**REQUIRED TASKS:**
[1] In the passage about law school advice, why does the writer laugh after telling incoming 1Ls to "prepare to be humbled"? Answer in one to three sentences.
[2] Reproduce the part of the passage about law school advice that begins at the words "I recently started" and ends after "do mean it.".

**EXCERPT:**

BEGIN

I recently started my summer job and I am working with some law students from other law schools, and we regularly swap “war stories” about our law school experiences. It’s funny to compare notes and see what is consistent and what is not. When we were talking about advice given or received about law school, I said my advice to incoming 1Ls is “prepare to be humbled.” I usually laugh after this, often trying to lighten the mood of the rather dark sentiment I’ve just relayed, especially when I see the person on the receiving end of this advice either attempt to roll their eyes in an undetectable way or look at me with wide, fearful eyes. The thing is, I don’t say this to be cruel or mean and it isn’t meant as a scare tactic. However, I do mean it.

END

**EXTRACTED MATERIAL:**
BEGIN

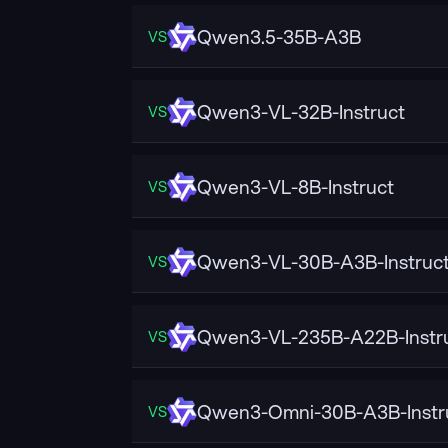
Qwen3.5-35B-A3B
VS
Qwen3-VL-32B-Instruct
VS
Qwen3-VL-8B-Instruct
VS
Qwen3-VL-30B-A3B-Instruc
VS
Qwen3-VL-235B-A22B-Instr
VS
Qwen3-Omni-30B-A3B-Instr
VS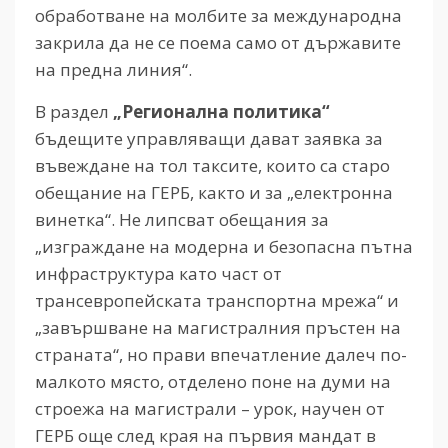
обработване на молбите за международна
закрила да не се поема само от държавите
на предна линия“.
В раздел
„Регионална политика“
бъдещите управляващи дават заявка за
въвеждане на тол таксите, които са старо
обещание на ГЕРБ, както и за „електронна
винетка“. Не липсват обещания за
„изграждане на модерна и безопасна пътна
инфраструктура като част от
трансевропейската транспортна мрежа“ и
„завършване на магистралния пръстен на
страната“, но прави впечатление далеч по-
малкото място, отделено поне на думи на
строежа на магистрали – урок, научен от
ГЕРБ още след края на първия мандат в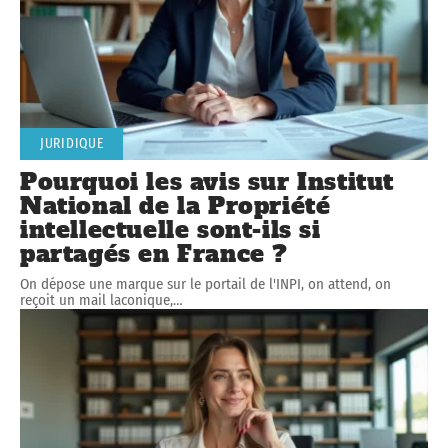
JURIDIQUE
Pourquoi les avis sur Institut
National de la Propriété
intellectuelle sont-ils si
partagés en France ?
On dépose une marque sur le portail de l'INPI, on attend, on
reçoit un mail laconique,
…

END
BEGIN

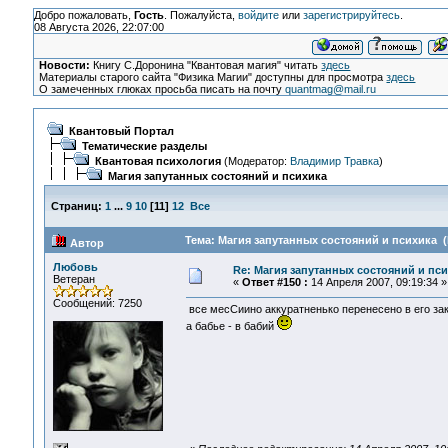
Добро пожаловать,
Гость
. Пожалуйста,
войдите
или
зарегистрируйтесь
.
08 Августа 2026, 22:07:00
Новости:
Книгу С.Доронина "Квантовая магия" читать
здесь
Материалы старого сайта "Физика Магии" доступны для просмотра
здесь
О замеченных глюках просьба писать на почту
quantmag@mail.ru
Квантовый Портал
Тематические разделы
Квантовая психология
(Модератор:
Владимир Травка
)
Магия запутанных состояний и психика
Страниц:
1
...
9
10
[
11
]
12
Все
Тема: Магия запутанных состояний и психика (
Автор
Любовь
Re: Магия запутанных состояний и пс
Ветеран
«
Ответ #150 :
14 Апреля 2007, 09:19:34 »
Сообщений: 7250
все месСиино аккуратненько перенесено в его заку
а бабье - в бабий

END
BEGIN

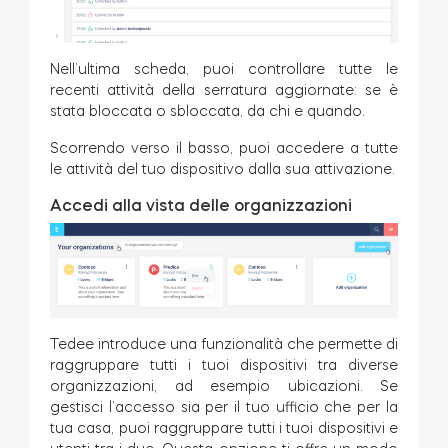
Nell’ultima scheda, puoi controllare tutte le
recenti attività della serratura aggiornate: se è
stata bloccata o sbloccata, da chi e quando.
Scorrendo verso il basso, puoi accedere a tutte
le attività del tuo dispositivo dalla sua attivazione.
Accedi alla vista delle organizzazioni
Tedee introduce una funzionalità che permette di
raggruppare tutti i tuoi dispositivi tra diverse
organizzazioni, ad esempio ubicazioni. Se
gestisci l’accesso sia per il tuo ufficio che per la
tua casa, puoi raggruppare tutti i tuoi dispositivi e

END

**PROBLEM SOLUTIONS:**
[1] The writer laughs to lighten the mood after sharing a rather dark sentiment. This happens especially when the listener either tries to discreetly roll their eyes or looks at the writer with wide, fearful eyes.

[2]
I recently started my summer job and I am working with some law students from other law schools, and we regularly swap “war stories” about our law school experiences. It’s funny to compare notes and see what is consistent and what is not. When we were talking about advice given or received about law school, I said my advice to incoming 1Ls is “prepare to be humbled.” I usually laugh after this, often trying to lighten the mood of the rather dark sentiment I’ve just relayed, especially when I see the person on the receiving end of this advice either attempt to roll their eyes in an undetectable way or look at me with wide, fearful eyes. The thing is, I don’t say this to be cruel or mean and it isn’t meant as a scare tactic. However, I do mean it.